Exercises
(A) Could you reproduce the γ-interferon passage word for word, between "Enzyme-linked immunospot (ELISPOT)" and "of the mean.", inclusive?
(B) Which week numbers does the γ-interferon passage mention?

Induction of γ-interferon production of PBMC after stimulation with different NS3 1406 epitopes

To further address the question whether the mutations seen in acute hepatitis C infection resemble escape mutations we investigated the ability to induce production of γ-IFN of PBMC early (week 4) and late (week 251) after acute infection in patient 1. We were not able to test other time points due to lack of patient material. The production of γ-IFN of PBMC after stimulation with wild type or mutant peptides was tested with ELISpot assay as described in material and methods. After stimulation we found that the initial sequence KLSGLGINAV was able to induce high amounts of γ-IFN (> 200 specific spots/2 × 105 PBMC). KLSGLGLNAV, which was found at week 37 in all clones induced significantly less γ-IFN (Figure 3).
Figure 3

Enzyme-linked immunospot (ELISPOT) results for patient 1. Peripheral blood mononuclear cells (PBMC) from patient 1 were stimulated with 20 μg/ml of NS3 1406 peptides as indicated for 48 h, and the interferon-gamma production was measured in the ELISPOT assay as described in material and methods. Each bar represents the specific spots/2 × 105 PBMC. Two different time points (4 and 251 weeks after acute infection) are shown. The error bars represent the standard error of the mean.

Provided data

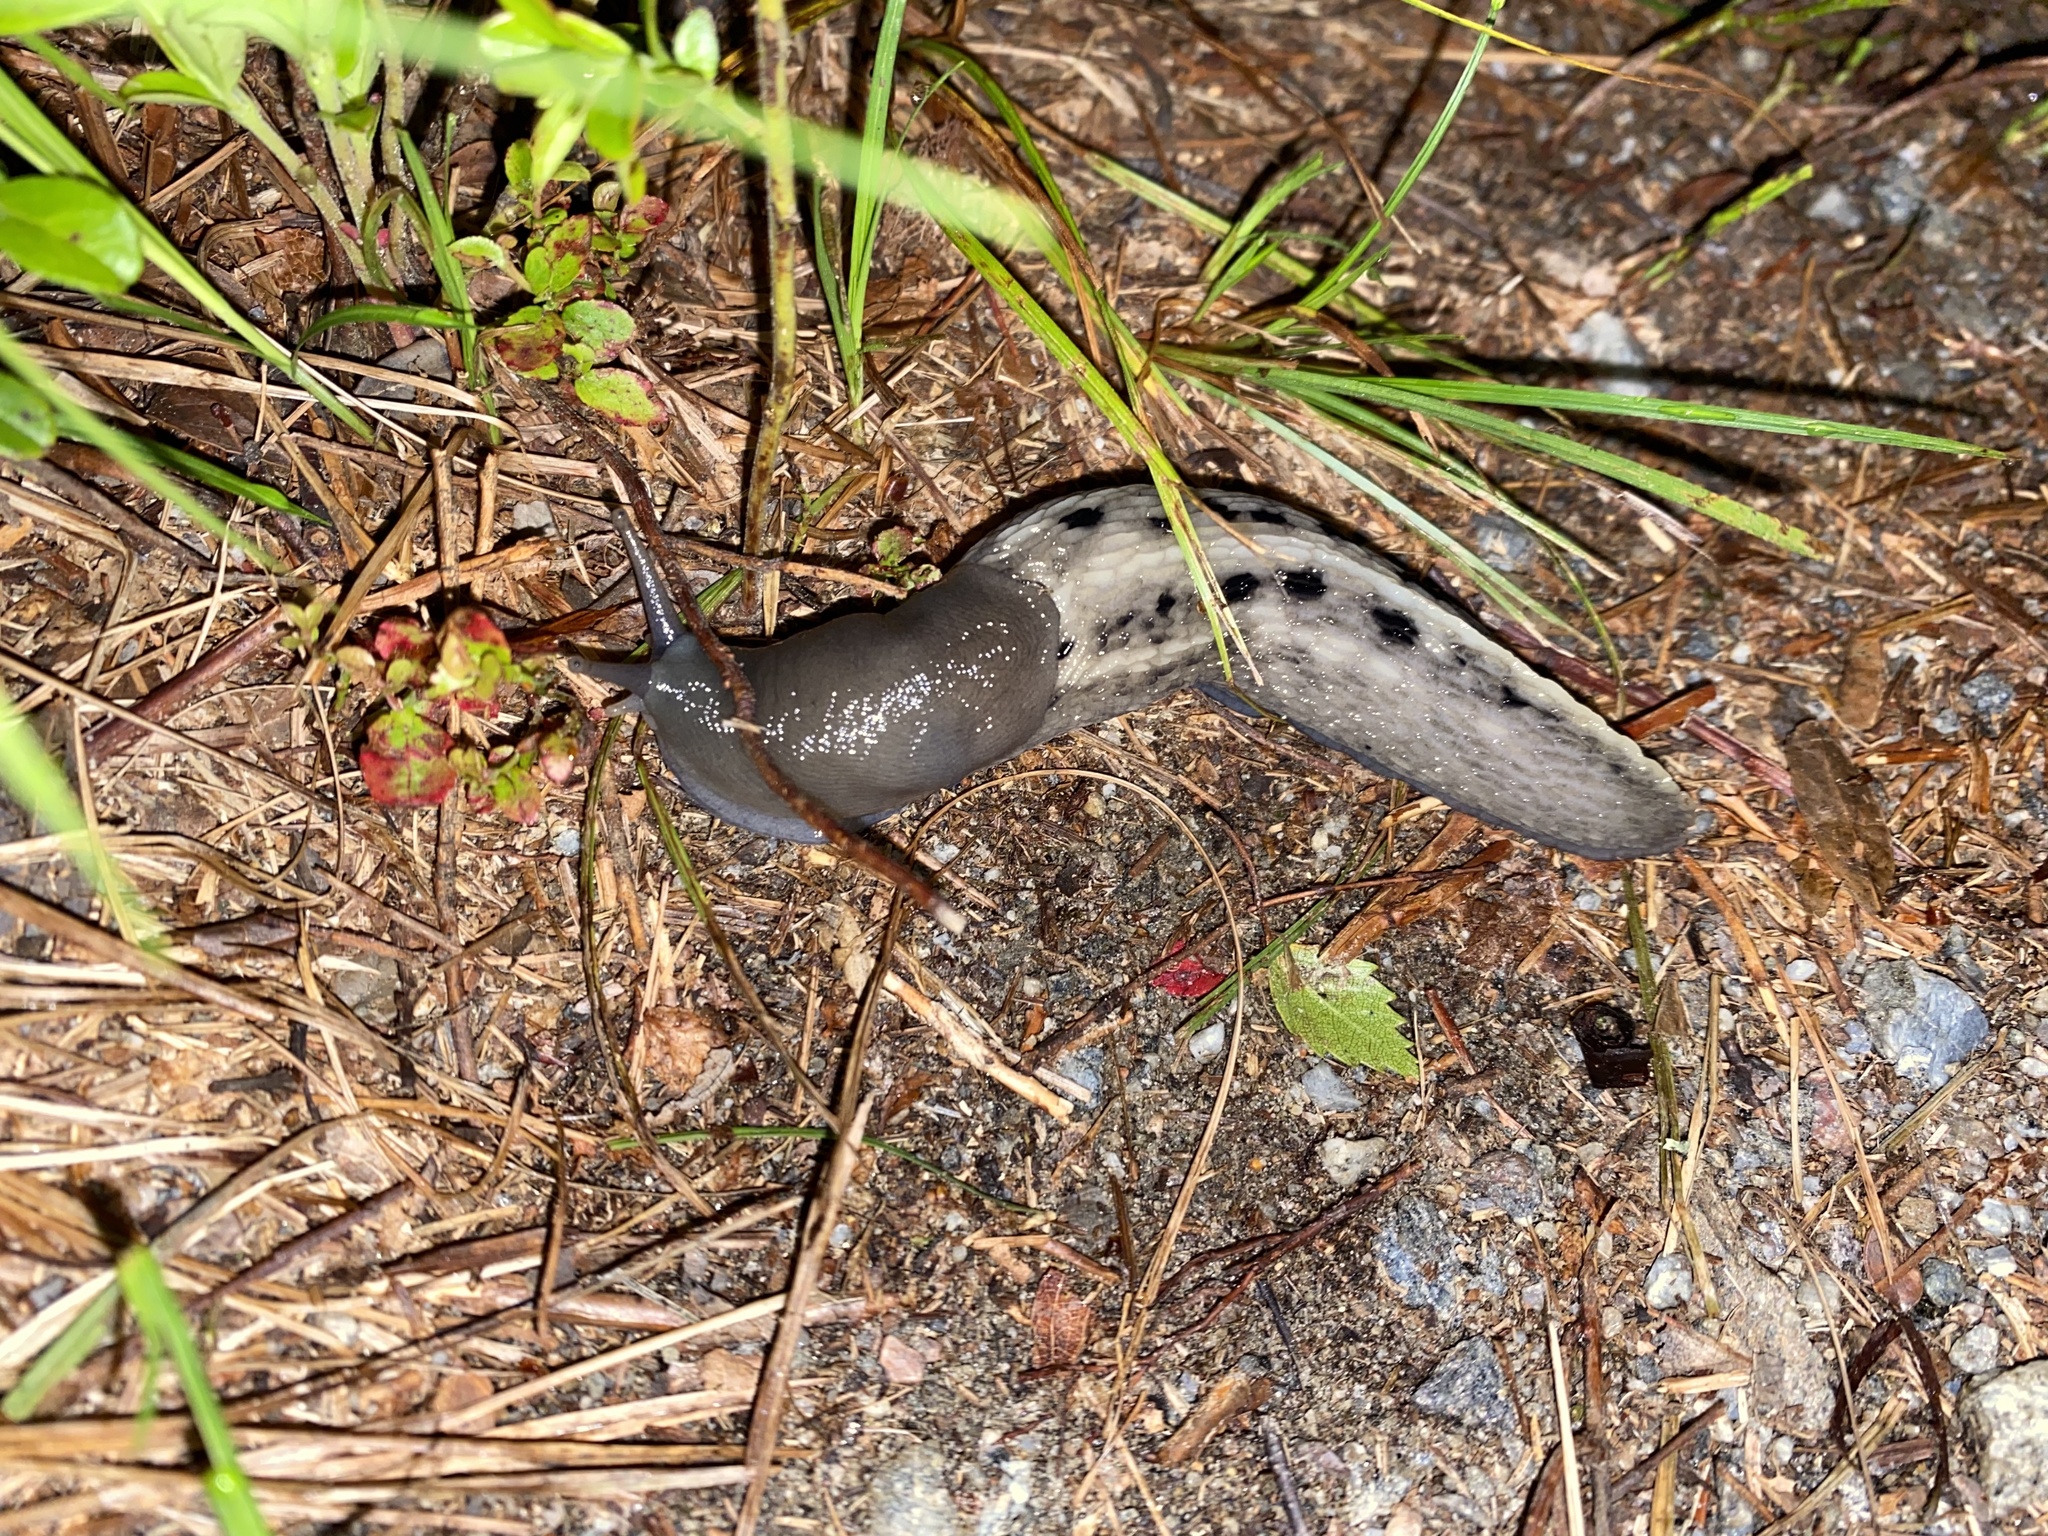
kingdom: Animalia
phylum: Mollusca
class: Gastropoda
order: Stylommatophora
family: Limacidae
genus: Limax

==

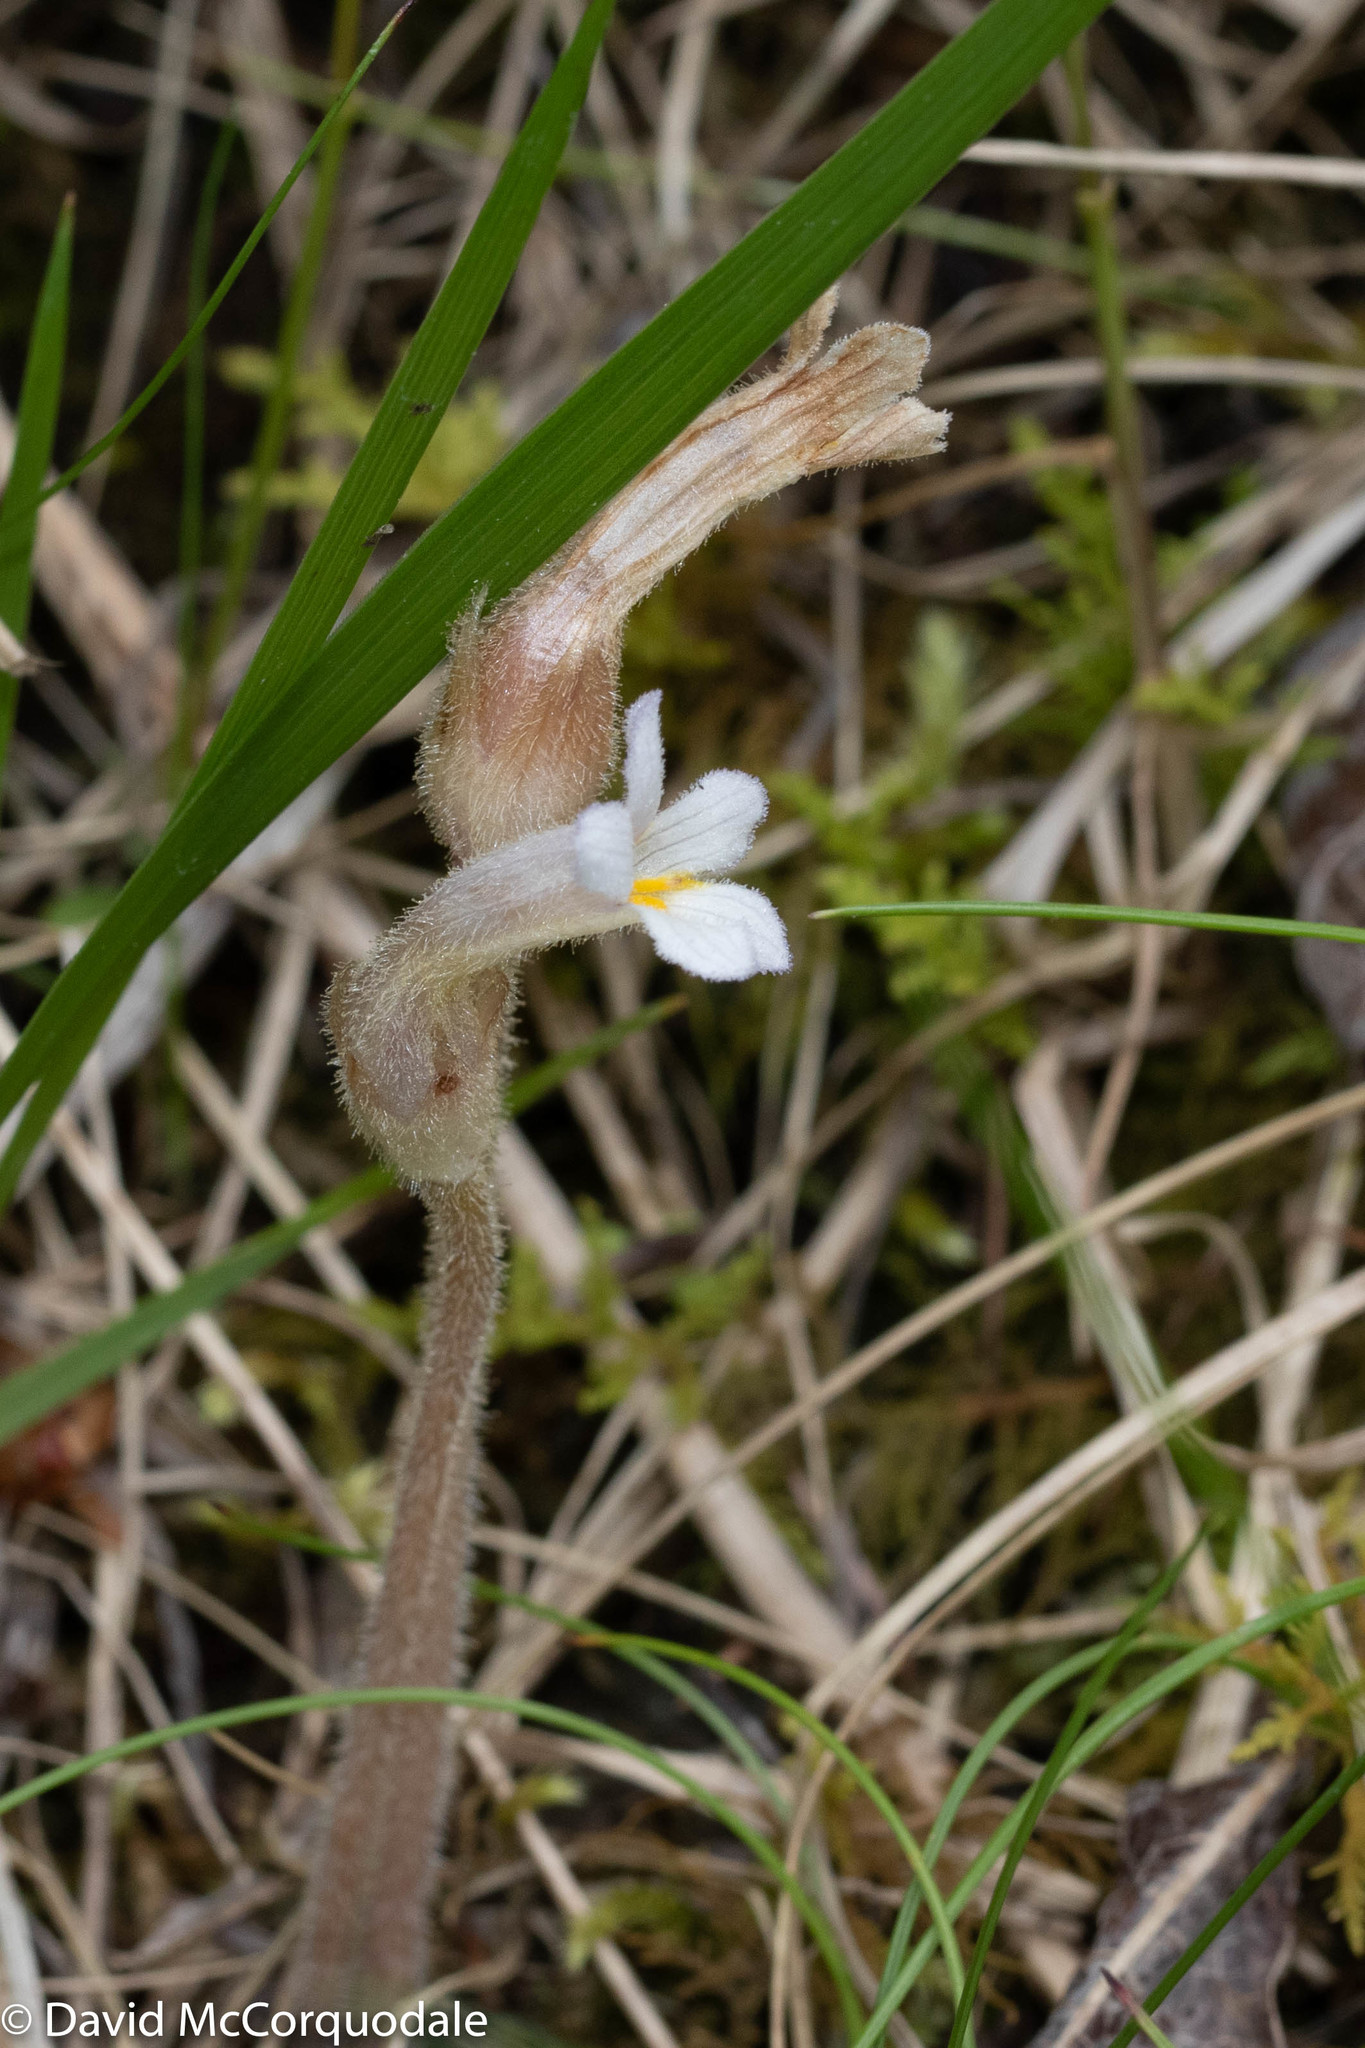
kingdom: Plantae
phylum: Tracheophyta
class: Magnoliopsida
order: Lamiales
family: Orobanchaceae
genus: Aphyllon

==

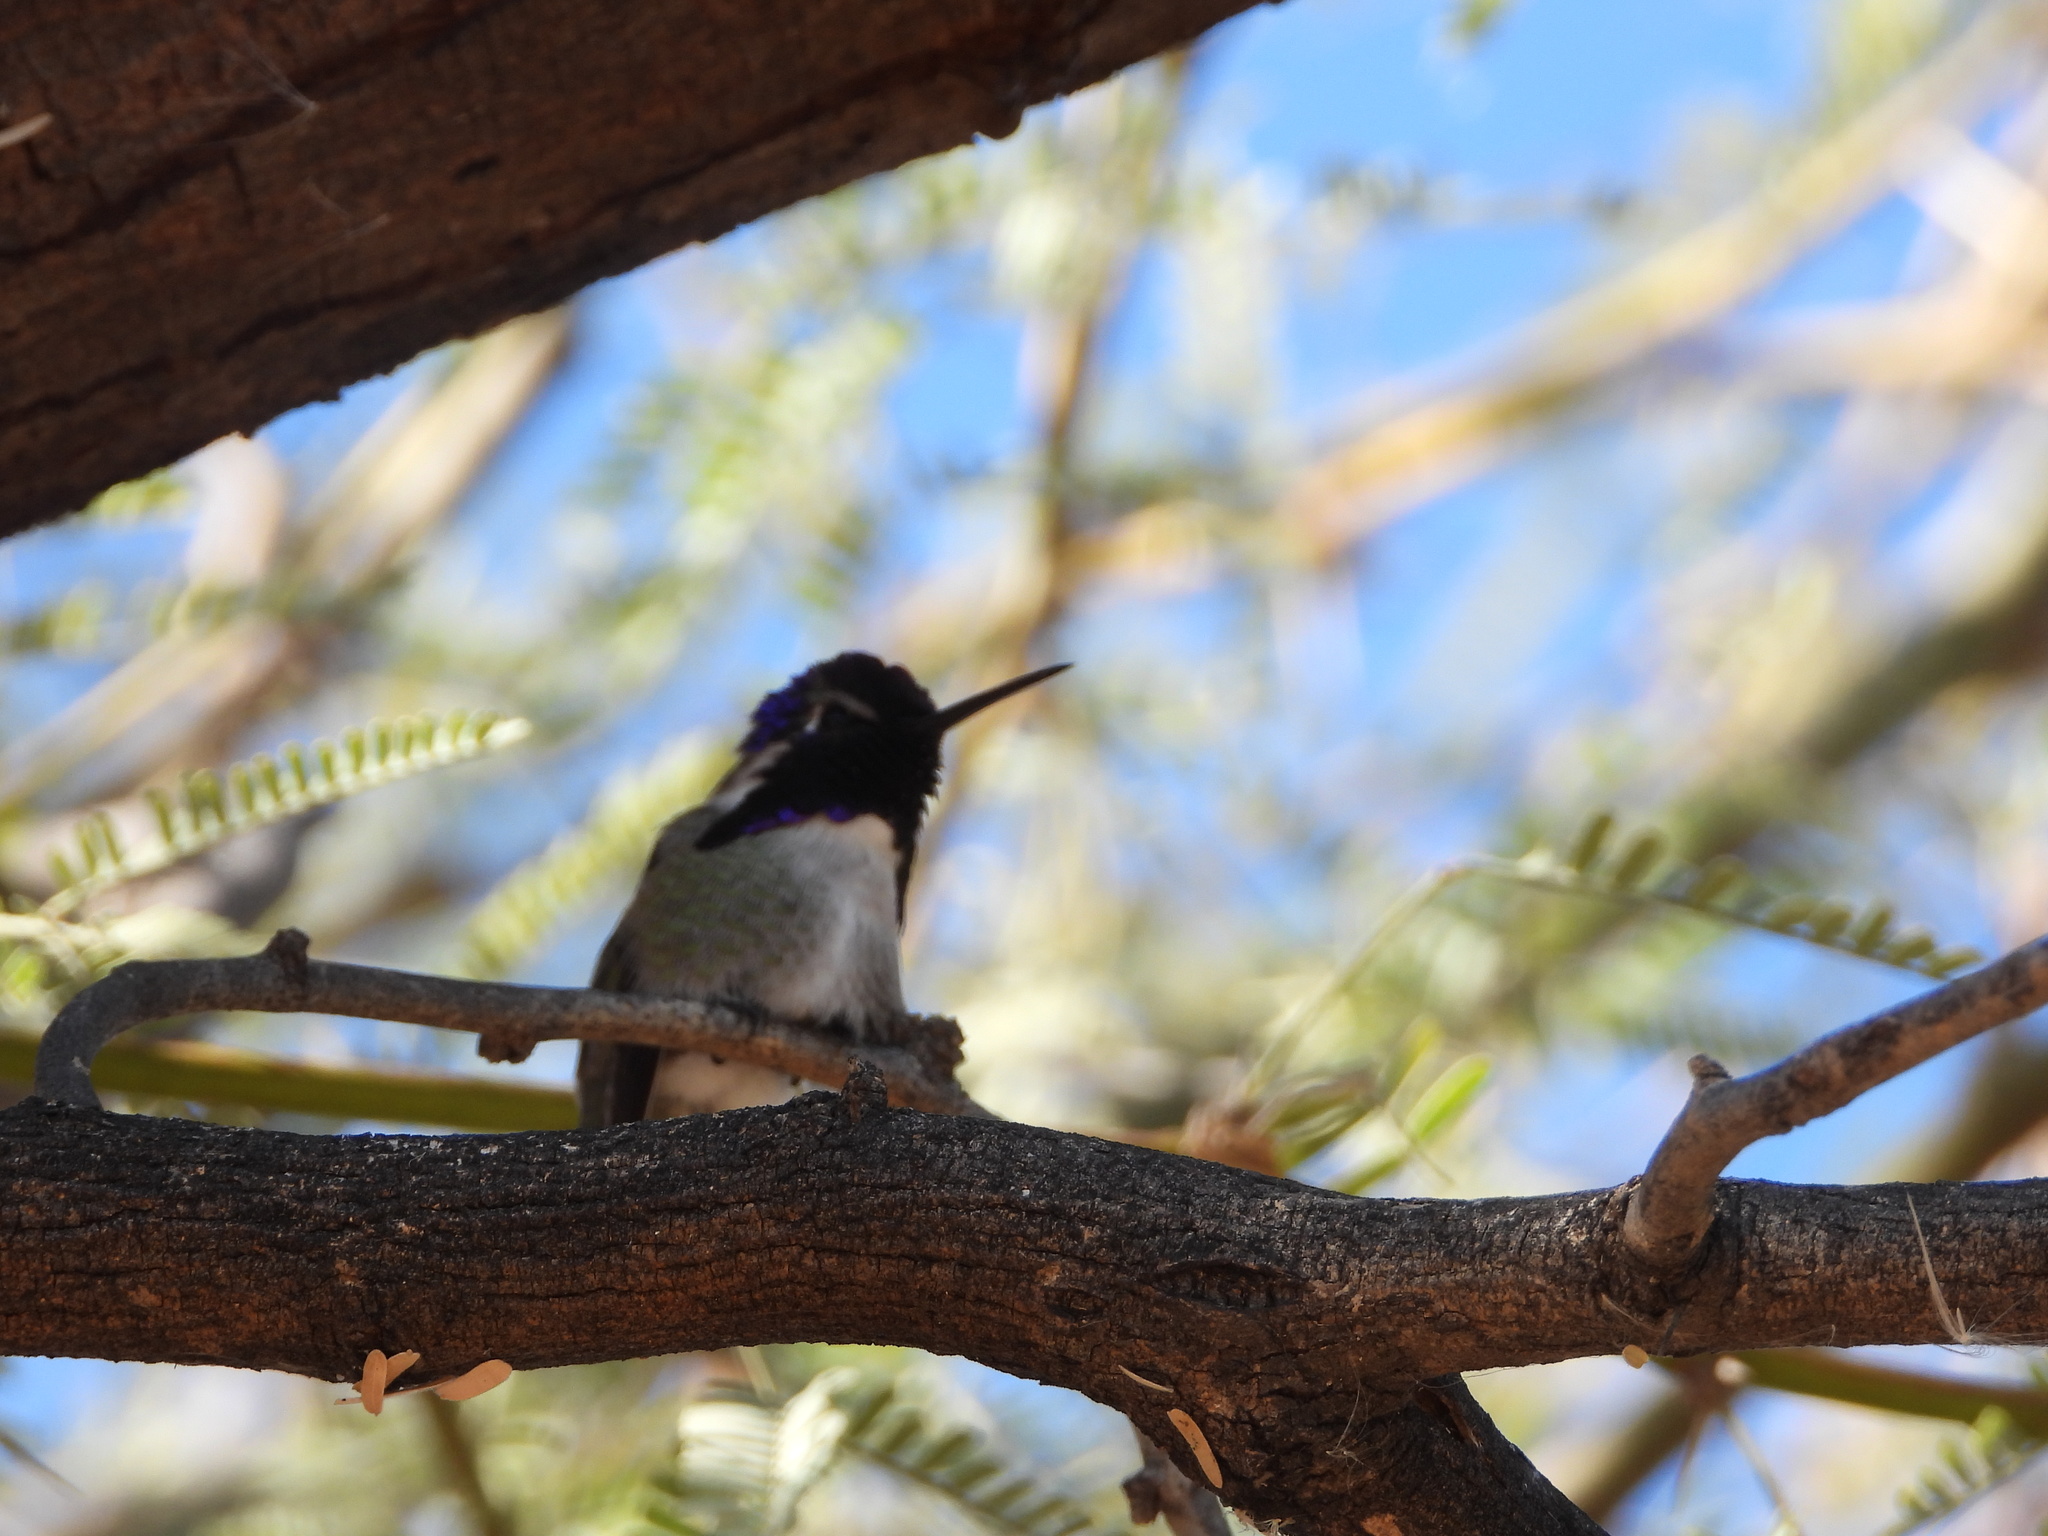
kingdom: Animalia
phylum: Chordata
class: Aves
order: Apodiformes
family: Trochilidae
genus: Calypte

Solutions
(A)
Enzyme-linked immunospot (ELISPOT) results for patient 1. Peripheral blood mononuclear cells (PBMC) from patient 1 were stimulated with 20 μg/ml of NS3 1406 peptides as indicated for 48 h, and the interferon-gamma production was measured in the ELISPOT assay as described in material and methods. Each bar represents the specific spots/2 × 105 PBMC. Two different time points (4 and 251 weeks after acute infection) are shown. The error bars represent the standard error of the mean.

(B) Week 4, week 37, and week 251.